WAYNE HENDERSON Los Angeles
3-D Views
Sir: I have read the Nov. 28 article about Dr. Edwin H. Land and the Polaroid Corp. Dr. Land has proved himself to be a brilliant scientist, and he has my great admiration.
However, he and Polaroid Corp. have not been alone in this field. Alvin M. and Mortimer M. Marks became interested in the polarizing field in the late 1920s . . . You erred in stating that Polaroid Corp. was the only maker of 3-D viewers through the 3-D movie boom of 1953 and 1954. Licensees under patents of Alvin M. Marks also sold millions of such viewers.
BEATRICE MARKS Marks Polarized Corp.
Whitestone, N.Y.
The Oldtime Religion (Contd.)
Sir: The excellent Dec. 5 article is the best piece of reporting on the Baptists that I have ever read. I appreciate very much your frank and fair appraisal of our work.
LEON MACON
Editor Alabama Baptist
Birmingham
Sir:
At the annual meeting of our 191-member executive board, the secretary was authorized to write you on behalf of the entire membership, thanking you for the article . . .
FORREST C. FEEZOR
Baptist General Convention of Texas Dallas
Sir:
There are millions of people in this country who cannot accept the antiquated ideas of the "oldtime religion," but who do not know of Unitarianism, a faith led by men with the courage and intelligence to try to free men's minds from the myths which permeate most of today's religions . . .
RICHARD RIDENOUR Falls Church, Va.
Sir:
Baptists everywhere, I'm sure, agree with the pastors of our city's 44 Baptist churches when they recently voted to commend you highly for your excellent coverage . . .
(THE REV.) C. DEWITT MATTHEWS Vineville Baptist Church Macon, Ga.
Life Is Hell
Sir: Granted, Poet Donald Hall has some noble lines to his credit; TIME'S Dec. 5 august dispenser of "sweet praise" picked a sour line to hold aloft and admire: "Like most good poets, Hall knows that 'Life is hell, but death is worse.' " There will be a moment of silence while we strike from the list of "most good poets": Shakespeare -- "O, amiable lovely death"; Whitman -- "Lovely and soothing death"; Shelley -- "How wonderful is death."

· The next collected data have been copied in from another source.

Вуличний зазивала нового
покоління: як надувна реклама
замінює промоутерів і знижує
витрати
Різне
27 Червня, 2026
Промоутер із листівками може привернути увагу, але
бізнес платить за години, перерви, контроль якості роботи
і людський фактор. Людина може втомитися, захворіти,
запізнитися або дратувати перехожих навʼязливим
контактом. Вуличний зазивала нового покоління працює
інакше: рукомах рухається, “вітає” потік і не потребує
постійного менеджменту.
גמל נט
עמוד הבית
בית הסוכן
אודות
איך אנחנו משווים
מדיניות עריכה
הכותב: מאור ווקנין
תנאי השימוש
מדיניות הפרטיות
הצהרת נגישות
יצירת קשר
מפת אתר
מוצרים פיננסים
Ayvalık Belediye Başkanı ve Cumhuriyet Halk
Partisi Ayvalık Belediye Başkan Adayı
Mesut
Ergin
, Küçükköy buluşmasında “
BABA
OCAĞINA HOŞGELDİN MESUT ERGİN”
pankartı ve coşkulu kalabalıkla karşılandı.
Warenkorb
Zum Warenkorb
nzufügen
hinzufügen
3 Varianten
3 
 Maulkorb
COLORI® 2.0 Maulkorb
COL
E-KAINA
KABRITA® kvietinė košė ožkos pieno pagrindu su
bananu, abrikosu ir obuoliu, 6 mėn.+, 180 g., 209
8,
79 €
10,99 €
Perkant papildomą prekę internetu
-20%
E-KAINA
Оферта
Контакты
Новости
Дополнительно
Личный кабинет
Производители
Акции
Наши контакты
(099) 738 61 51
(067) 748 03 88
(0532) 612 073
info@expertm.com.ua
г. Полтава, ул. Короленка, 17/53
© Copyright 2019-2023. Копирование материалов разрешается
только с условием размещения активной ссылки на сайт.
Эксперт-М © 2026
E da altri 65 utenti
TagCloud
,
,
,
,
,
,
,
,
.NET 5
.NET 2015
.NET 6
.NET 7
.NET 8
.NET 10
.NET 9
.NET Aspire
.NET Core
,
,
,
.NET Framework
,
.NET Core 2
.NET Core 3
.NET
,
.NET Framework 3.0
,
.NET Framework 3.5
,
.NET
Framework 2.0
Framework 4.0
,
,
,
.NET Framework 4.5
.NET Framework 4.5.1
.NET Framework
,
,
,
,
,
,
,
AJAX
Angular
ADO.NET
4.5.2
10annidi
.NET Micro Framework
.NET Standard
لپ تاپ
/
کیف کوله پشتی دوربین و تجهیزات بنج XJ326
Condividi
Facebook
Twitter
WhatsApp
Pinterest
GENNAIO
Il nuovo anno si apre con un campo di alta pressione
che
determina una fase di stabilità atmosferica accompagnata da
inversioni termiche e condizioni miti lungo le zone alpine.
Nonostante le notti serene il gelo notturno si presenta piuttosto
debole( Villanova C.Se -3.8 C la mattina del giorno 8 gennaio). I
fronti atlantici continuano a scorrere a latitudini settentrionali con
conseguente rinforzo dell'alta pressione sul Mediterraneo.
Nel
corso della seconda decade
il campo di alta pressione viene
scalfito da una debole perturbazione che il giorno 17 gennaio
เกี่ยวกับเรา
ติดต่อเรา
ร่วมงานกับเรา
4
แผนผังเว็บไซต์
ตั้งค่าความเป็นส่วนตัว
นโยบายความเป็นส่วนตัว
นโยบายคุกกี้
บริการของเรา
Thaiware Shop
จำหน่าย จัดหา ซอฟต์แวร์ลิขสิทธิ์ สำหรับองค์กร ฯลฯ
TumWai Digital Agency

FRED DE JAVANNE Hightstown, N.J.
P: And Keats--"I have been half in love with easeful death."--ED.
German Rearmament
Sir: Seeing the new German generals [Dec. 5] brings back the realization that Russia has some justification for wanting Germany separated. I believe you have jumbled the story titles, "Return of the Pig" and "An Army Is Born." They should read: "An Army Is Returned" and "The Pig Is Born." CHARLES S. ALLEN Norman, Okla.
Luther in English
Sir: Your Nov. 28 coverage of "Luther in English" is much appreciated. However, there were two important omissions: the St. Louis Concordia Publishing House is an arm of the Lutheran Church-Missouri Synod; Professor Jaroslav Pelikan, associate professor of historical theology in the federated theological faculty of the University of Chicago, is general editor for the volumes being published by Concordia.
H. T. LEHMANN Muhlenberg Press Philadelphia
* When we are wrong, make us easy to change. When we are right, make us easy to live with.